Asia

Indonesian bootleg alcohol poisons dozens in weeks

Body of a man who died from tainted alcohol is carried into an ambulance in Cicalengka Image copyright Reuters
Image caption The body of a man who died from tainted alcohol is carried into an ambulance in Cicalengka

At least 45 people have died and dozens more are being treated in hospitals in Indonesia after drinking illegally produced alcohol.

The death toll is likely to rise, with fatalities recorded in several provinces in recent days, police said.

Spirits bought on the black market in the Muslim-majority country can contain lethal amounts of methanol.

Police are conducting raids on properties across the country and at least nine people have been arrested.

Some 100 people are believed to have consumed the bootleg alcohol, police said on Tuesday, with many of them in critical condition in hospital.

State of emergency

The deaths were recorded in Indonesia's capital, Jakarta, West Java and in the eastern province of Papua.

Authorities in Bandung, a major city in West Java, and its surrounding area east of Jakarta have declared a state of emergency, AFP news agency reports.

It is the country's worst liquor poisoning crisis in years.

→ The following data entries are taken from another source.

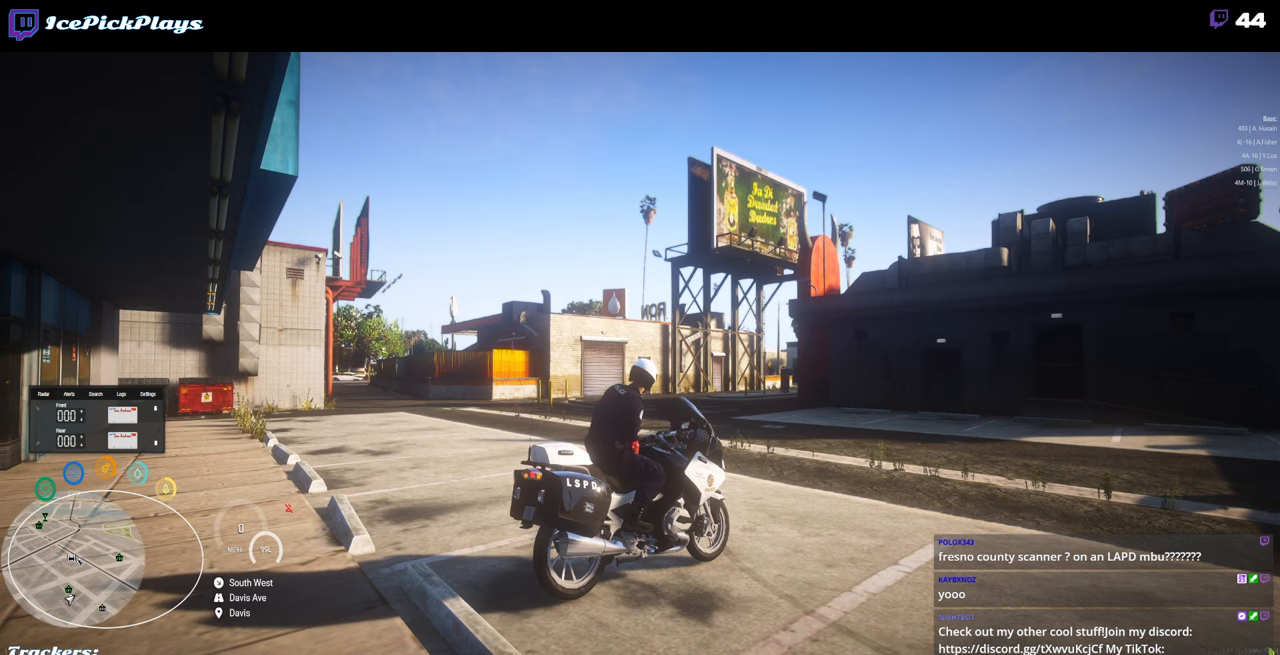
Gameplay with keyboard and mouse; each line is a JSON object with the keys and mouse buttons held at the frame after it. "events" lists presses ("down") and releases ("up") of ".", "/", "0", "1", "2", "3", "4", "5", "6", "7", "8", "9", "a", "alt_l", "alt_r", "b", "backspace", "c", "caps_lock", "comma", "ctrl_l", "ctrl_r", "d", "down", "e", "escape", "f", "f1", "f10", "f11", "f12", "f2", "f3", "f4", "f5", "f6", "f7", "f8", "f9", "g", "h", "i", "j", "k", "l", "lbracket", "left", "m", "minus", "n", "o", "p", "q", "quote", "r", "rbracket", "return", "right", "s", "semicolon", "shift_l", "shift_r", "space", "super", "t", "tab", "tilde", "u", "up", "v", "w", "x", "y", "z", "mouse_left" and "mouse_right" between this image and that frame as [ms after this image, input, new state], when the widget could be followed in between. "mouse_left", "mouse_right" = the "left", "right" buttons of the "mouse" list. No other keys are recorded. Mouse movement is not recorded.
{"keys": ["super"], "mouse": [], "events": [[483, "super", "down"]]}
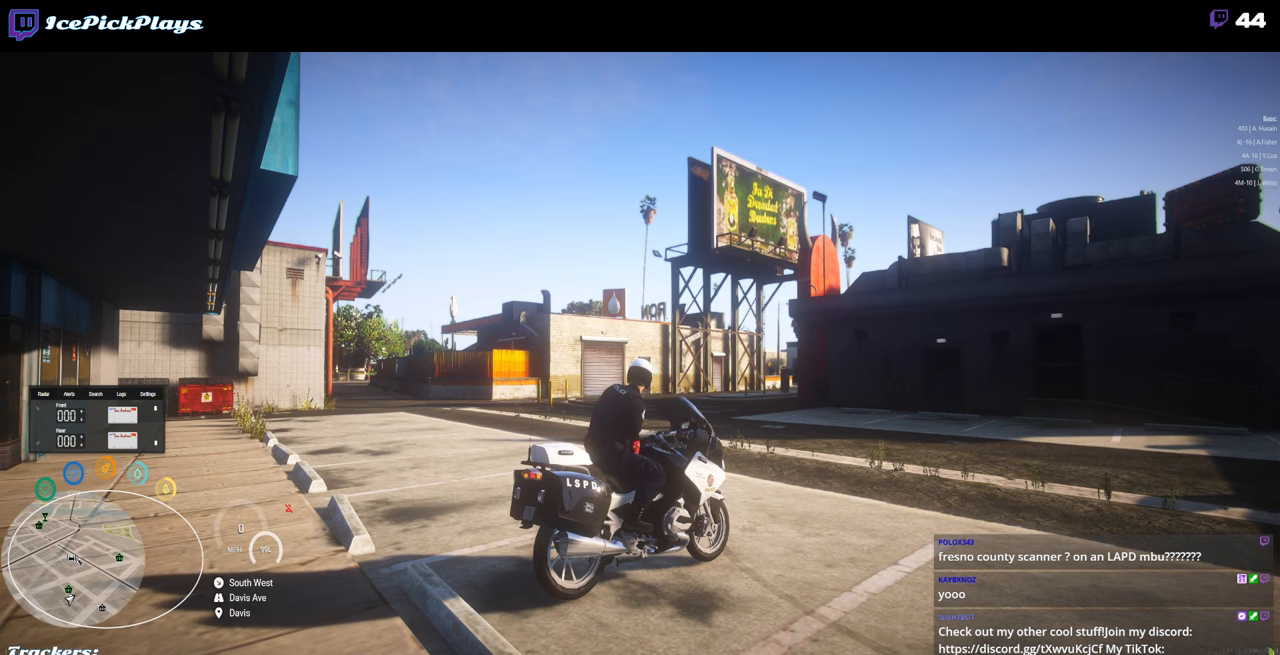
{"keys": [], "mouse": [], "events": [[150, "super", "up"]]}
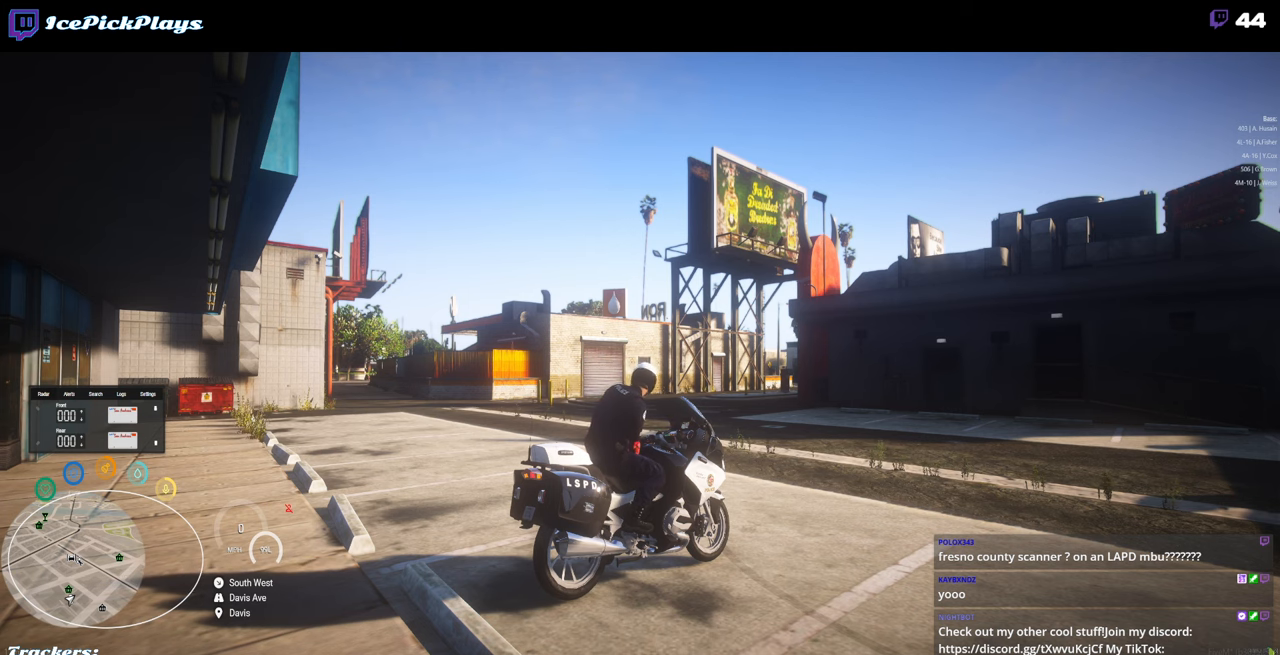
{"keys": [], "mouse": [], "events": []}
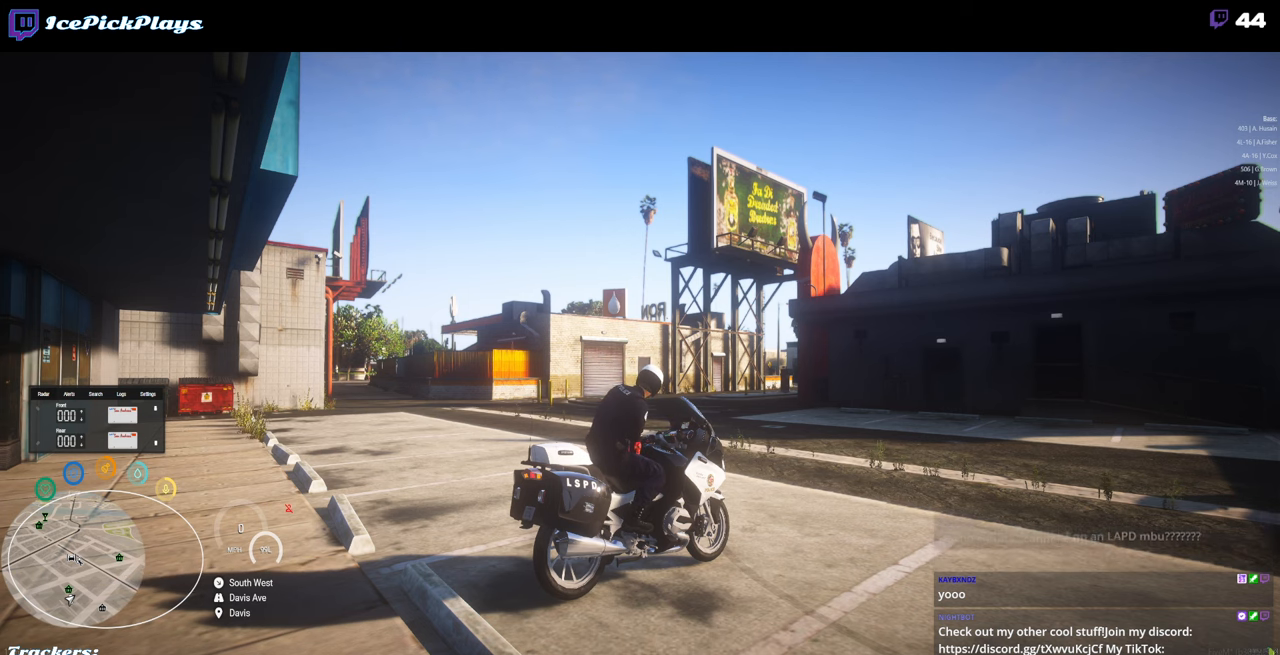
{"keys": [], "mouse": [], "events": [[233, "mouse_left", "down"], [316, "mouse_left", "up"]]}
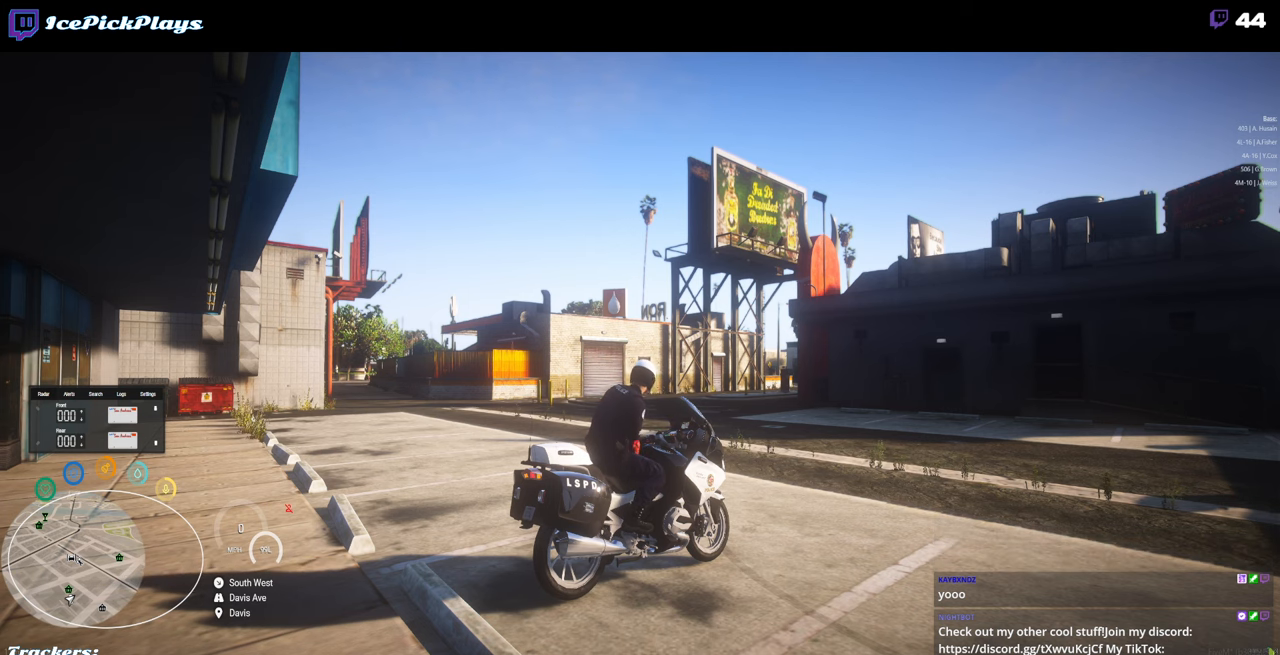
{"keys": [], "mouse": [], "events": []}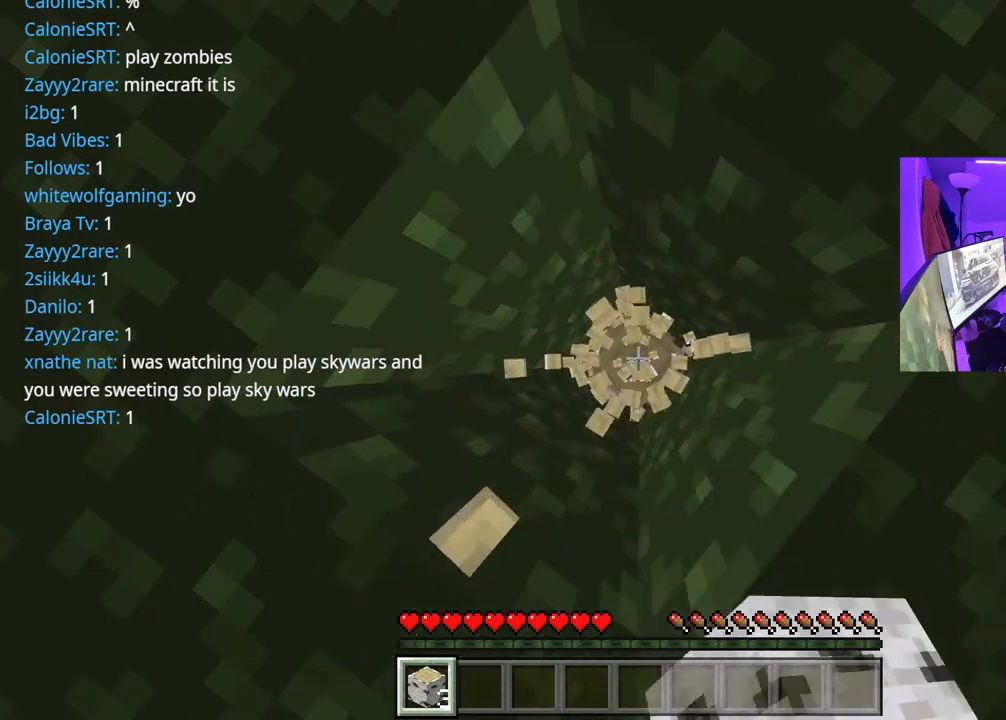
Gameplay with a controller (Xbox layout); each line is a JSON object with the inputs held at the frame after it. "events" lists button and stick changes between this image and that frame as [ms after this image, input, new state], when the widget could be followed in between. Not read: L3.
{"buttons": ["R2"], "left_stick": "center", "right_stick": "center", "events": []}
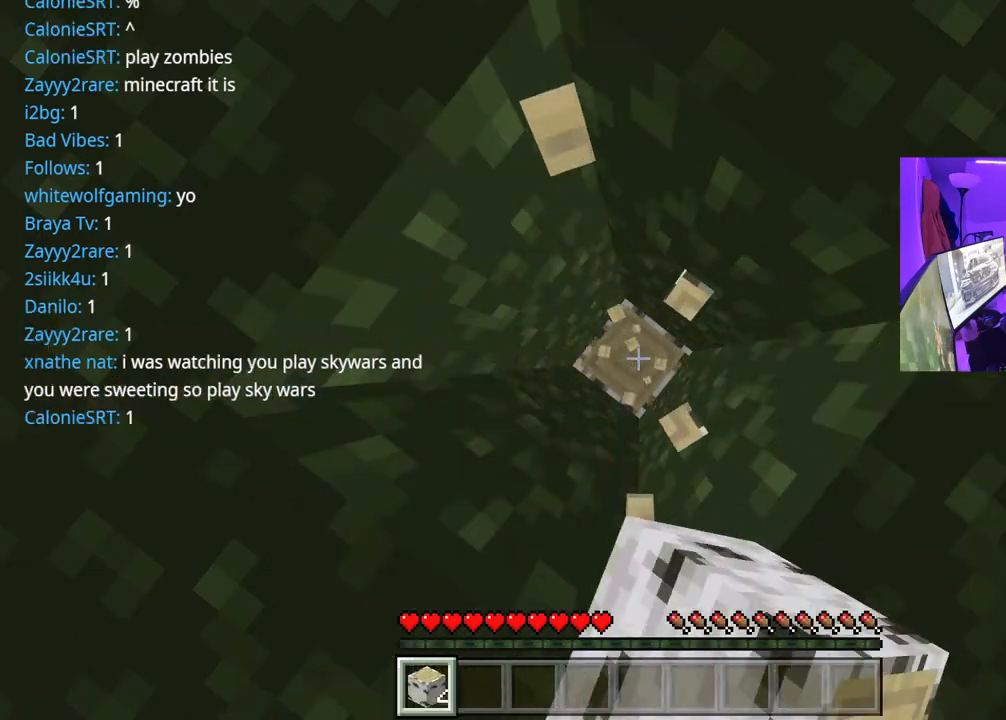
{"buttons": ["R2"], "left_stick": "center", "right_stick": "center", "events": []}
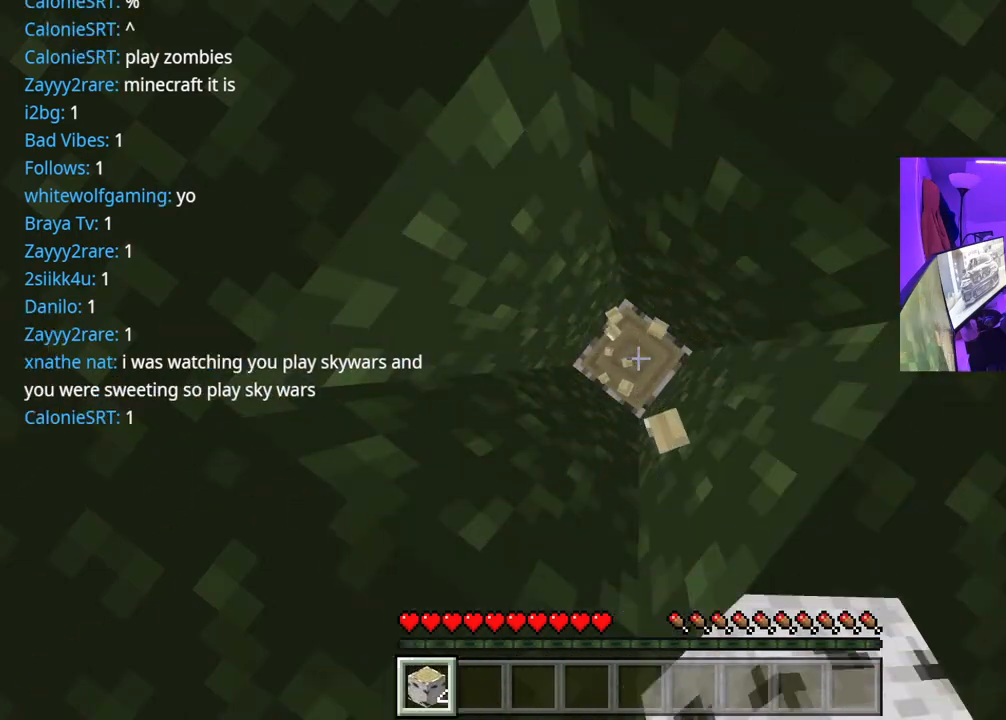
{"buttons": ["R2"], "left_stick": "center", "right_stick": "center", "events": []}
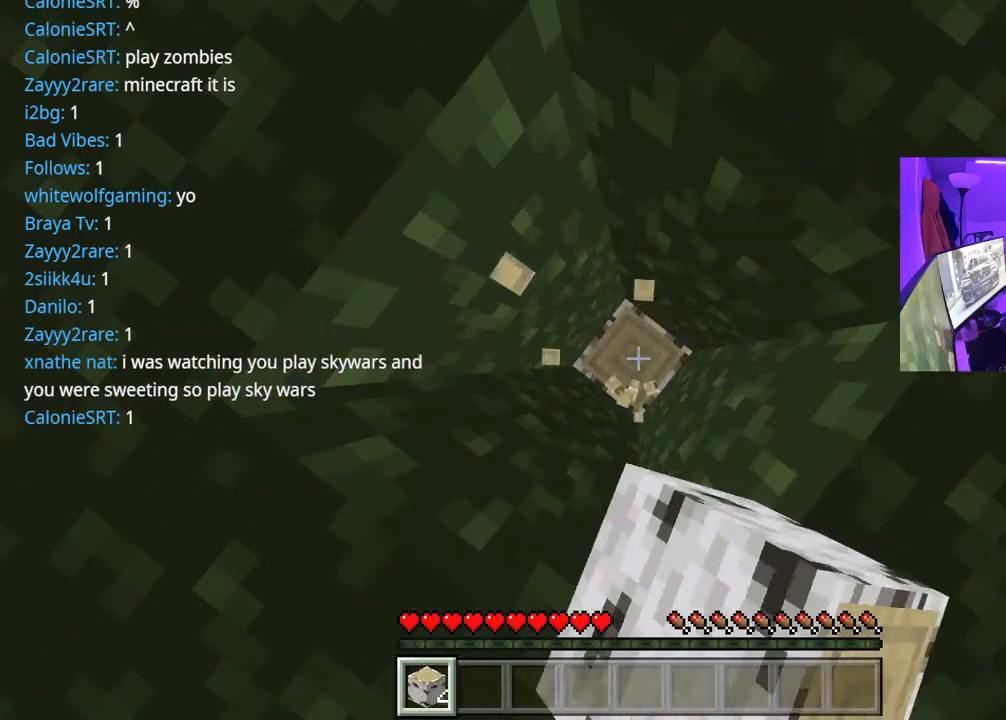
{"buttons": ["R2"], "left_stick": "center", "right_stick": "center", "events": []}
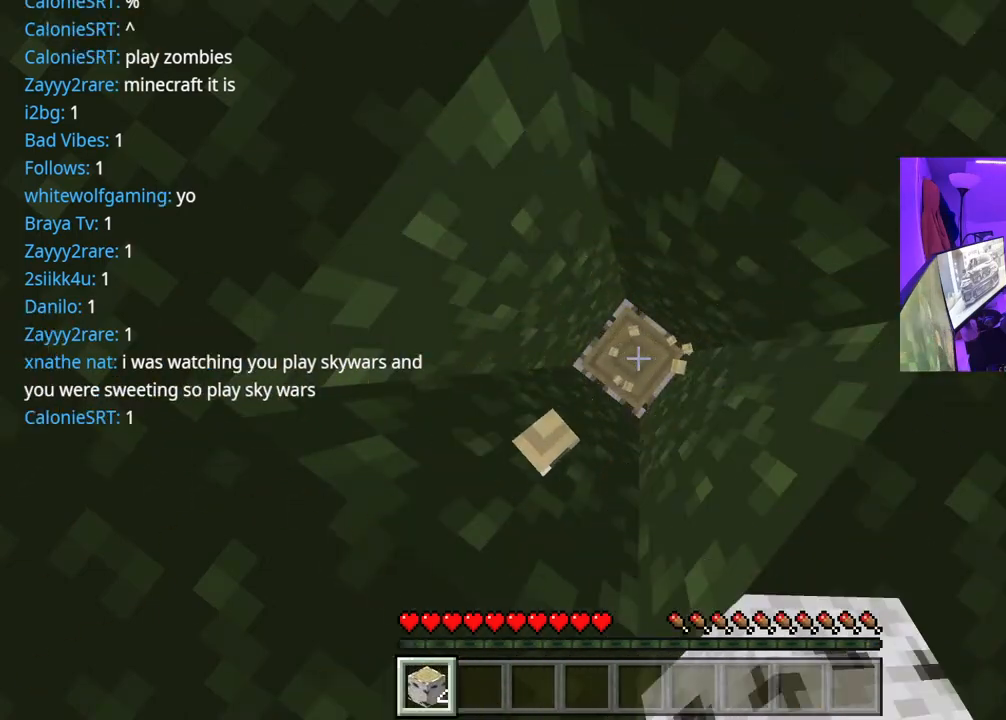
{"buttons": ["R2"], "left_stick": "center", "right_stick": "center", "events": []}
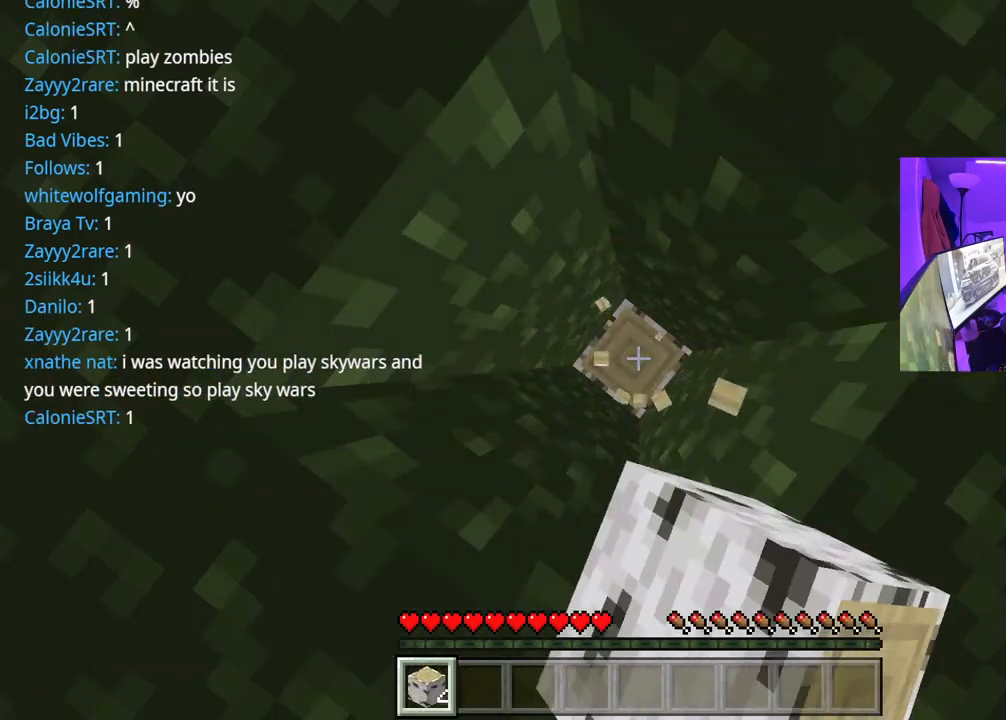
{"buttons": ["R2"], "left_stick": "center", "right_stick": "center", "events": []}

Indonesia's commercial alcohol producers separate the methanol from their products, as it can be fatal in even tiny amounts.

It is not the first time, however, that bootleg liquor has claimed lives in the poorly regulated markets of Indonesia.

In 2016, at least 24 people died after consuming spirits sold illegally and made from ethanol, water and fruit.

At New Year celebrations in 2014, more than a dozen Indonesians died after drinking a similar cocktail.